In the fixed-dosing studies [@RN111; @RN112; @RN113], higher doses (i.e., ulotaront 100mg/d and ralmitaront 150mg/d) may be associated with more improvement compared to smaller doses. However, the effect sizes at these high doses still appear to be small, with a standardized mean difference (SMD) of approximately 0.2. In the flexible dosing study by @RN110 , which utilized doses of ulotaront up to 75mg/d, small-to-medium effect sizes were observed. Importantly, the available data are limited. Therefore, the findings are inconclusive.

## 2.9 Sensitivity analyses

We did not conduct the following sensitivity analyses for the primary outcome due to the limited data: 1) Restricting the analysis to studies with low risk of bias, since there were 4 studies with low risk of bias in acute schizophrenia [@RN110; @RN111; @RN112; @RN113], and 1 study with high risk of bias in Parkinson's disease psychosis (1 study with high risk of bias) [@RN13]. 2) Excluding imputed data, since no imputed data were used in the analysis of the primary outcome. There were no imputed data in the analysis of the primary outcome.
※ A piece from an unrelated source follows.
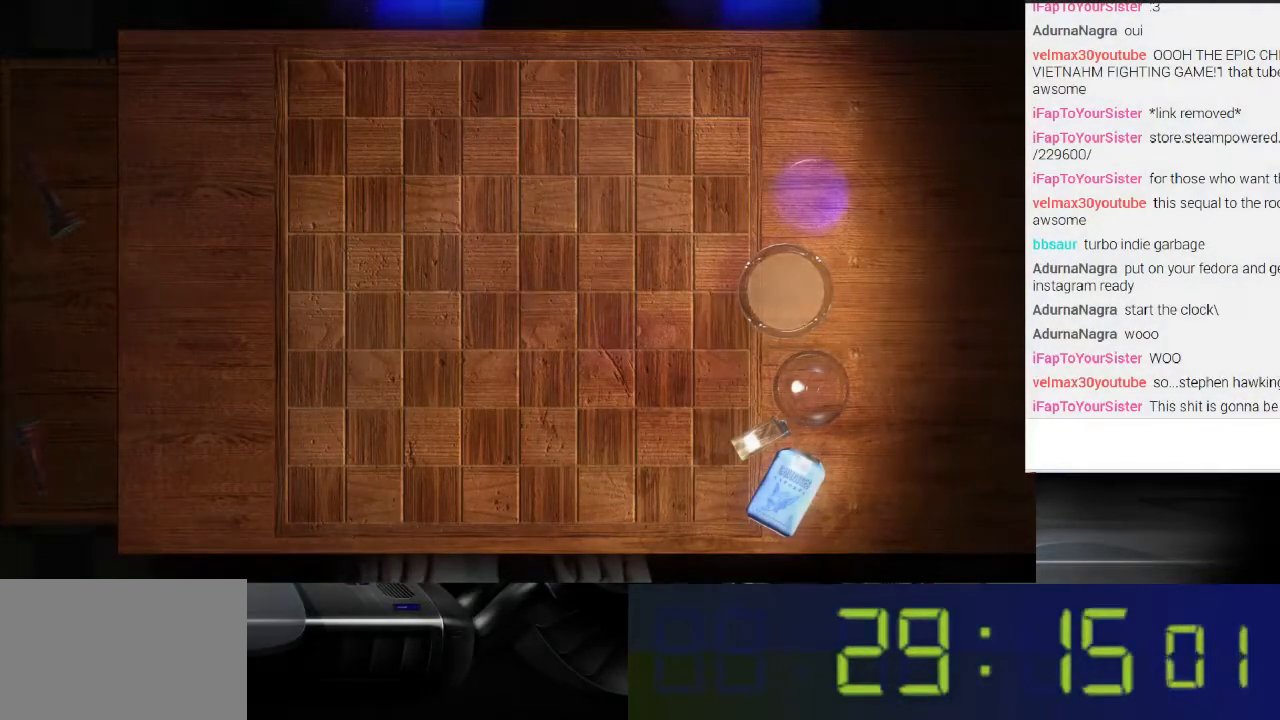
{"buttons": [], "left_stick": "center", "right_stick": "center", "events": []}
Due to the limited number of studies, we also presented a fixed-effects model for all outcomes in addition to the random-effects model to assess the robustness of the findings. The findings were robust in the majority of cases. For the primary outcome in the meta-analysis of 4 studies in acute schizophrenia [@RN110; @RN111; @RN112; @RN113], the point estimate of the effect sizes did not differ between random- and fixed-effects (SMD:0.15 and 0.13, respectively), but the 95% CI in the fixed-effects model was narrower, excluding the null effect (95% CI: -0.05, 0.34, and 0.02, 0.05, respectively). Nonetheless, the interpretation of the findings that TAAR1 agonists have little to no effect compared to placebo in improving overall symptoms does not change

## 2.10 Reporting bias

Reporting bias was evaluated using the ROB-ME tool [@page2023], taking into account the usable data from the eligible studies identified in the search, the comprehensiveness of the search, and potential patterns of missingness and small-study effects. We followed the algorithm to assign a low or high risk of reporting bias, or to express some concerns, by answering signalling questions related to the domains mentioned above.

### 2.10.1 Results matrix

We identified the total number of eligible and completed studies, with or without usable data, that could contribute to dropout and safety data for each comparison (as shown in **Table 1** and **Table 2**): 1) There were 12 studies with 626 participants for the comparison of TAAR1 agonists versus placebo over a period of 1 day to 2 weeks. 2) There were 2 studies with 100 participants for the comparison of TAAR1 agonists versus placebo over the same duration. 3) For the comparison of TAAR1 agonists versus placebo over 3-13 weeks, there were 6 studies involving 1550 participants, including also 1 study (NCT03669640) focusing predominantly on negative symptoms. 4) Finally, it should be noted that one study (NCT04115319) with 475 participants could contribute to the comparison of TAAR1 agonists versus other antipsychotics for periods exceeding 13 weeks. However, no usable data for this analysis were available from any other study.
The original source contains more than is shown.